# Japanese Username Ideas (pls help!! >w<)



## jenpai (Jul 30, 2015)

I don't really like mine lol. Pretty much just the first thing I came up with that wasn't taken. xD

So yeah my name is jenna and I'm kinda looking for something japanese sounding
J doesn't seem to be used too much in japanese so maybe ena-something? (taking the letters from my name lol)
Ughhh I'm so stuck >w<

Names I like are
Echiko
Chihiro
Kiroto
Chi

but then I'd really like something that means something, not just random letters y'know 
Please help!!~ or if you have a japanese username, how did you come up with it? ^^


----------



## Locket (Jul 30, 2015)

ChiKiroto.

You could mix them


----------



## ForestSparkle (Jul 30, 2015)

Chi is so cute! @.@ I personally like Chiyo because of a certain anime character, hehe.


----------



## Izzy Reincarnated (Jul 30, 2015)

Chiyo means forever, BTW.


----------



## MyLifeIsCake (Jul 30, 2015)

_kyokatsu-sha_ - rabies
_kutsuzumi _-shoe polish
_kogo_- emptiness
_nami_- sea wave


Sorry I had a Japanese dictionary in my lap and gave you the first words I came across.
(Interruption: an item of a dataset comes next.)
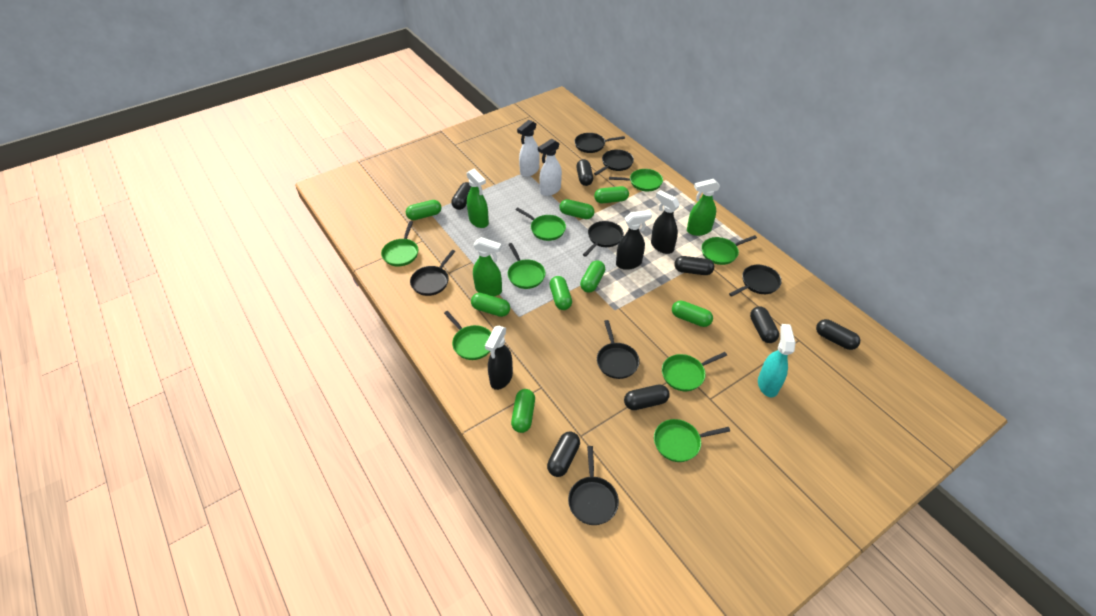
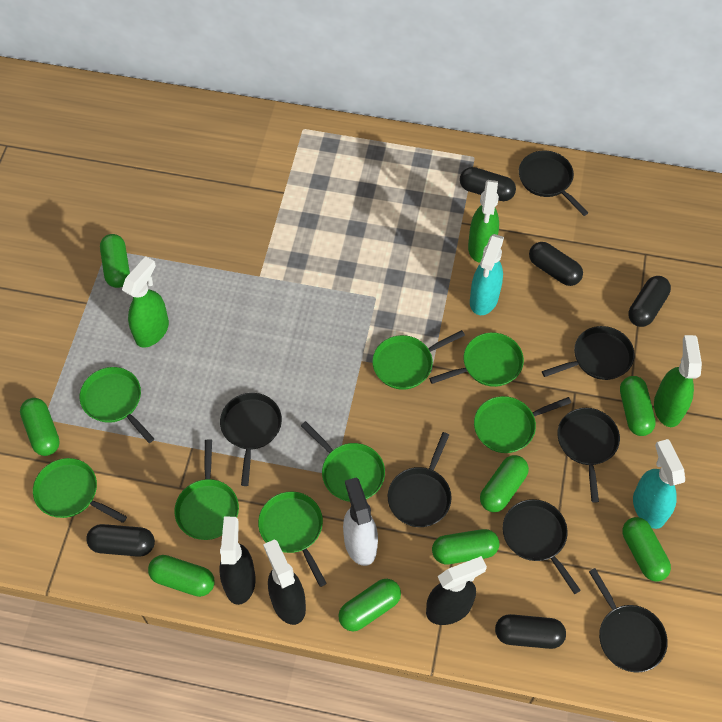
black capsule: [451,182,471,210] [547,431,580,477] [576,159,593,186] [624,384,670,410] [674,256,714,275] [750,306,779,343] [816,319,860,350] = 7 -> [86,524,155,557] [460,167,516,201] [495,614,566,649] [529,242,583,286] [628,276,671,327] = 5
turquoise spray bottle: [758,324,795,397] = 1 -> [470,234,504,315] [633,439,685,529] = 2
white spray bottle: [517,120,540,177] [538,139,562,196] = 2 -> [343,477,378,566] = 1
Good names tho. c:


----------



## Llust (Jul 30, 2015)

tbh if you look through yahoo questions, there are people who provided some great japanese names. thats where i got most of mine lol


----------



## Nizzy (Jul 30, 2015)

i like chiyo


----------



## Bowie (Jul 30, 2015)

Chiyo is very nice!


----------



## LambdaDelta (Jul 30, 2015)

how about バカちち?


----------



## Midoriya (Jul 30, 2015)

MyLifeIsCake said:


> *kyokatsu-sha - rabies*
> _kutsuzumi _-shoe polish
> _kogo_- emptiness
> _nami_- sea wave
> ...




I like the top one, lol.  I think you should go with it


----------